Dataset entries:
----

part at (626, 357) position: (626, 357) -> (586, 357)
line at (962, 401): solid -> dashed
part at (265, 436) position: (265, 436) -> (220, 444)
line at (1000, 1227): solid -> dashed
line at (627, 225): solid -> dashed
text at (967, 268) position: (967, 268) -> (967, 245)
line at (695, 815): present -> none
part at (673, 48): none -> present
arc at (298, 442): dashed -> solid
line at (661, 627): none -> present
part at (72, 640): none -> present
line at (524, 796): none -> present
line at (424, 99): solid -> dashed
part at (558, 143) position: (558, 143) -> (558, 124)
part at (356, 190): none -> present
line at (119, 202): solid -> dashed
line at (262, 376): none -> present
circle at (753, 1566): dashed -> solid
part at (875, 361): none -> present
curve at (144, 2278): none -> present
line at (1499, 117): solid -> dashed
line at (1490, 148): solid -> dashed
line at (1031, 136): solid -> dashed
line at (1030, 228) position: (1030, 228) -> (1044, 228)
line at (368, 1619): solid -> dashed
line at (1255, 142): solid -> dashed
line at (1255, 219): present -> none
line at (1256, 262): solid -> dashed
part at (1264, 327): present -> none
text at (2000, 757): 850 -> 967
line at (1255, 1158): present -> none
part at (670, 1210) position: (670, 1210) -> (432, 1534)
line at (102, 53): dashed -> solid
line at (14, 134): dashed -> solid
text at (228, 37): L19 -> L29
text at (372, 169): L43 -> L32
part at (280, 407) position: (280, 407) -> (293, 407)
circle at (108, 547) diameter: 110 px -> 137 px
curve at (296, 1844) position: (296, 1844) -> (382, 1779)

----

## Problem
Retype every line of the drawing revision data above without any change.

## Answer to this problem
part at (626, 357) position: (626, 357) -> (586, 357)
line at (962, 401): solid -> dashed
part at (265, 436) position: (265, 436) -> (220, 444)
line at (1000, 1227): solid -> dashed
line at (627, 225): solid -> dashed
text at (967, 268) position: (967, 268) -> (967, 245)
line at (695, 815): present -> none
part at (673, 48): none -> present
arc at (298, 442): dashed -> solid
line at (661, 627): none -> present
part at (72, 640): none -> present
line at (524, 796): none -> present
line at (424, 99): solid -> dashed
part at (558, 143) position: (558, 143) -> (558, 124)
part at (356, 190): none -> present
line at (119, 202): solid -> dashed
line at (262, 376): none -> present
circle at (753, 1566): dashed -> solid
part at (875, 361): none -> present
curve at (144, 2278): none -> present
line at (1499, 117): solid -> dashed
line at (1490, 148): solid -> dashed
line at (1031, 136): solid -> dashed
line at (1030, 228) position: (1030, 228) -> (1044, 228)
line at (368, 1619): solid -> dashed
line at (1255, 142): solid -> dashed
line at (1255, 219): present -> none
line at (1256, 262): solid -> dashed
part at (1264, 327): present -> none
text at (2000, 757): 850 -> 967
line at (1255, 1158): present -> none
part at (670, 1210) position: (670, 1210) -> (432, 1534)
line at (102, 53): dashed -> solid
line at (14, 134): dashed -> solid
text at (228, 37): L19 -> L29
text at (372, 169): L43 -> L32
part at (280, 407) position: (280, 407) -> (293, 407)
circle at (108, 547) diameter: 110 px -> 137 px
curve at (296, 1844) position: (296, 1844) -> (382, 1779)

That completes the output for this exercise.